Four Layers of Defense: How We Encrypted and Authenticated Every Byte Between 203 Microservices
AitherOS runs 203 microservices on a single host. They communicate over HTTP on localhost. That's fast, simple, and completely insecure.
Any process on the host can sniff inter-service traffic. A compromised service can impersonate another. A rogue container can replay requests. And when your services include an LLM orchestrator that spawns AI agents with tool access, "insecure internal network" isn't a risk you defer to next quarter.
We shipped four independent security layers in one sprint: TLS transport encryption, Ed25519 request signing, mutual TLS authentication, and a NanoGPT-powered threat detection system. Each layer solves a different class of attack. Together, they make AitherOS's internal network as hardened as its external surface.
The Threat Model
Before writing code, we mapped the attack surface:
| Attack | Pre-mitigation | Which layer blocks it |
|---|---|---|
| Packet sniffing on host | Wide open | TLS |
| Service impersonation | Wide open | Ed25519 signing |
| Stolen credential replay | Time-limited | Nonce + timestamp |
| Unauthorized service-to-service calls | Wide open | mTLS |
| Compromised agent probing auth boundaries | Undetected | Guardian |
| Privilege escalation via tool chaining | Undetected | Guardian + Sentry |
No single layer handles everything. That's the point.
Layer 1: TLS Transport Encryption
Problem: All inter-service HTTP traffic was plaintext on localhost.
Solution: Every service now starts with TLS. get_service_url() returns https:// when TLS is enabled. Uvicorn binds with SSL context. Clients verify the CA chain.
Certificate Architecture
We run a two-tier PKI:
AitherNet Root CA (EC P-384, 10-year validity)
└── AitherNet Intermediate CA (EC P-384, 5-year)
├── aither-genesis.crt (EC P-256, 1-year)
├── aither-node.crt
├── aither-secrets.crt
└── ... (22 services pre-provisioned)
The root CA never signs service certs directly. The intermediate handles issuance and can be rotated without rebuilding the entire chain. The CA chain file (ca-chain.pem) is auto-assembled: intermediate + root, so clients can verify the full chain.

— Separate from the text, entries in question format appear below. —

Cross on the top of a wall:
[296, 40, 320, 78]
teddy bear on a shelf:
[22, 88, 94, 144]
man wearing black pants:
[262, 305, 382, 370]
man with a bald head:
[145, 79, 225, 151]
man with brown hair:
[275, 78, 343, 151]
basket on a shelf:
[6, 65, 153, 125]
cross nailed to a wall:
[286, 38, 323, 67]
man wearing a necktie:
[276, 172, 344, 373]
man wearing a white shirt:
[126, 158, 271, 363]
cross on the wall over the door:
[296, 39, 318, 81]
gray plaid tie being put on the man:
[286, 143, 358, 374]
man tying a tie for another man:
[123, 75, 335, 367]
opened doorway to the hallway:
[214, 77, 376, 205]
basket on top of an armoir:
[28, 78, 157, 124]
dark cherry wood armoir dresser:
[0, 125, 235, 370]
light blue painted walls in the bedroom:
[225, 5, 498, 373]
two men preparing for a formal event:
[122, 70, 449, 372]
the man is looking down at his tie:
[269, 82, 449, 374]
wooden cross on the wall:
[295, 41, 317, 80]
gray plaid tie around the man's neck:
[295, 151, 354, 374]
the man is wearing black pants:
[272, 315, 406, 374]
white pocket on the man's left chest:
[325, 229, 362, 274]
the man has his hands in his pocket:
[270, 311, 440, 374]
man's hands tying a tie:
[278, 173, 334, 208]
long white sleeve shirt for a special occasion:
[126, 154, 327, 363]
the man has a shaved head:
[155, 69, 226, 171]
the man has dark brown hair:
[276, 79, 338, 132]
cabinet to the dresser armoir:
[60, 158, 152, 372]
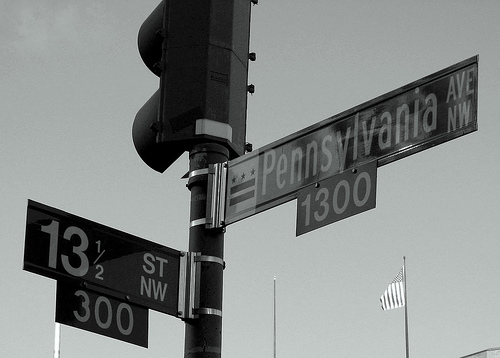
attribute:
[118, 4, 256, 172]
lights — traffic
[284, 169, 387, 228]
sign — 1300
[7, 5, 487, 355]
sky — grey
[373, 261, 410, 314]
flag — American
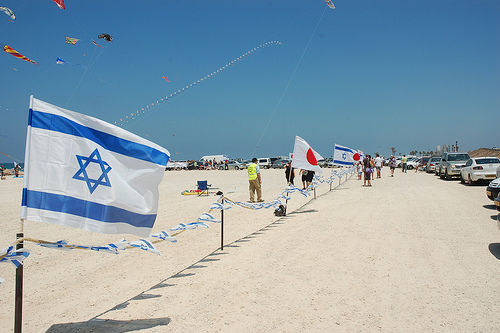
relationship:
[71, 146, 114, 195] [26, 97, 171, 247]
star on flag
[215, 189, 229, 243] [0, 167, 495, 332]
post on beach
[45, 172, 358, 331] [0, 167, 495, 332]
shadow on beach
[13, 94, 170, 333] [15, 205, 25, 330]
flag on pole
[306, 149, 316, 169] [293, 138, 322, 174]
circle on flag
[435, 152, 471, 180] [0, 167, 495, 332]
car on beach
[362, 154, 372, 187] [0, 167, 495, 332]
man on beach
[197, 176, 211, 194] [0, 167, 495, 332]
chair on beach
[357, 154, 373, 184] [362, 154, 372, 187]
man carrying man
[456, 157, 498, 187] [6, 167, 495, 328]
car parked on beach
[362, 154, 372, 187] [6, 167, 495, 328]
man walking on beach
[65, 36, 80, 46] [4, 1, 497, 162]
kite in sky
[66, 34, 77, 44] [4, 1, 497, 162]
kite in sky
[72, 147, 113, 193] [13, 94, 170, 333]
star on flag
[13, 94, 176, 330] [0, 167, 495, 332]
flag on beach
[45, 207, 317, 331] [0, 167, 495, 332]
shadow on beach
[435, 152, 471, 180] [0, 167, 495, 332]
car parked on beach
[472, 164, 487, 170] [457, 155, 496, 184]
tail light on car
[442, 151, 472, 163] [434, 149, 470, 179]
windshield of car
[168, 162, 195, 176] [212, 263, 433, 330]
suv on beach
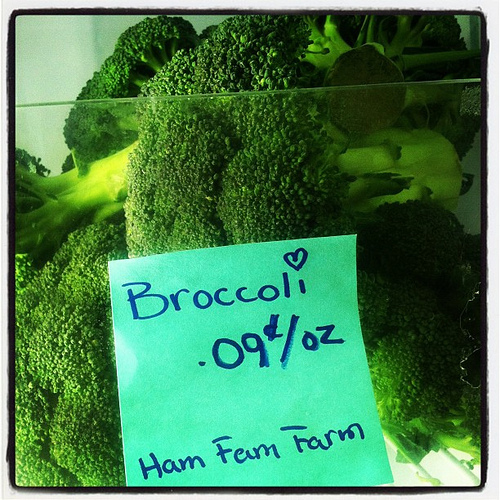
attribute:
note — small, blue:
[106, 231, 396, 488]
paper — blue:
[120, 273, 334, 455]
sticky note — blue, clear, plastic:
[99, 225, 397, 492]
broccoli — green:
[122, 16, 479, 447]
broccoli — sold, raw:
[18, 17, 489, 487]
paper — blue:
[106, 228, 386, 496]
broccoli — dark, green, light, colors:
[122, 15, 467, 218]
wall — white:
[16, 13, 145, 177]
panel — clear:
[49, 97, 447, 285]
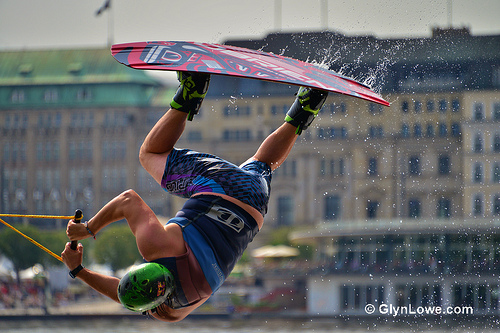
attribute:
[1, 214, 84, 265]
rope — yellow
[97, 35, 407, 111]
board — water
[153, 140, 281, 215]
swim trunks — striped, blue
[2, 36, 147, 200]
building — large, stone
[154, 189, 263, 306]
shirt — sleeveless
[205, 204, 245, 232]
logo — athletic, company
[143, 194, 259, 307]
shirt — blue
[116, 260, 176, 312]
helmet — green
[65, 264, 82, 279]
watch — black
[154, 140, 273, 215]
shorts — blue, black, purple 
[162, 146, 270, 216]
swim trunks — black, purple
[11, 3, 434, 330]
person — wakeboarding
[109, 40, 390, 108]
wake board — red, black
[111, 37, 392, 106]
water board — red, blue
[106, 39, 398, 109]
board — kite surfing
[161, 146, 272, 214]
shorts — blue, black, checkered, swim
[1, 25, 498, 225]
stone building — large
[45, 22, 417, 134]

Cert Provisioning (3-Tier Resolution)
When a service boots, TLSConfig.provision_service_cert() tries three sources in order:
- Already on disk —
Library/Data/tls/{service}/cert.pem+key.pem - Copy from AitherSecrets CA directory —
Library/Data/secrets/ca/issued/{service}/ - Request from AitherSecrets API —
POST /ca/issue/{service_name}
Most services hit tier 1 (instant). New services hit tier 3 once, then tier 1 forever.
The Config Toggle
# enterprise.yaml
interservice_tls:
enabled: true # default
cert_dir: "Library/Data/tls"
ca_chain: "Library/Data/tls/ca-chain.pem"
Env override: AITHER_INTERSERVICE_TLS=false disables it. This exists for local development and testing, not production. The toggle is checked in AitherPorts.get_service_url(), AitherIntegration.__init__() (uvicorn SSL), and BaseServiceClient.__init__() (CA verification).
Layer 2: Ed25519 Request Signing
TLS encrypts the channel, but it doesn't prove who sent the request. Any service with network access can reach any other service's HTTPS endpoint. We need per-request authentication.
Solution: Every outbound HTTP request is signed with the sending service's Ed25519 private key. Every inbound request is verified against the sender's public key.
The Signing Scheme
Payload = METHOD | path | timestamp | nonce | SHA256(body)
Signature = Ed25519.sign(payload, private_key)
Five headers carry the signature:
X-Aither-Service: AitherGenesis
X-Aither-Timestamp: 1741852800
X-Aither-Nonce: a7f3b2c4d5e6
X-Aither-Key-Id: genesis-2026-03
X-Aither-Signature: base64(ed25519_signature)
Replay Protection
Two mechanisms prevent replay attacks:
- Timestamp tolerance: Requests older than 5 minutes are rejected. This handles clock drift while blocking stored-and-replayed requests.
- Nonce tracking: A bounded LRU cache (50,000 entries) tracks recently seen nonces. Duplicate nonces within the timestamp window are rejected.
Enforcement Modes
# enterprise.yaml
signing:
mode: enforce # disabled | warn | enforce
- disabled: No signing, no verification. For development.
- warn: Sign outbound, verify inbound, log failures but accept the request. For rollout.
- enforce: Reject unsigned or invalid requests with 401.
We ran in warn mode for 48 hours to catch any service that wasn't signing correctly, then flipped to enforce.
Key Provisioning
Services get Ed25519 keypairs from AitherSecrets at boot -- the infrastructure already existed. Keys are cached locally, Fernet-encrypted with the machine key. Auto-rotation is configurable (default 90 days) with a 24-hour overlap period where both old and new keys are valid.
Exempt Paths
Health checks, metrics, docs, and favicon are exempt. These are read-only, unauthenticated by design, and high-frequency. Signing them would add latency to the hot path with no security benefit.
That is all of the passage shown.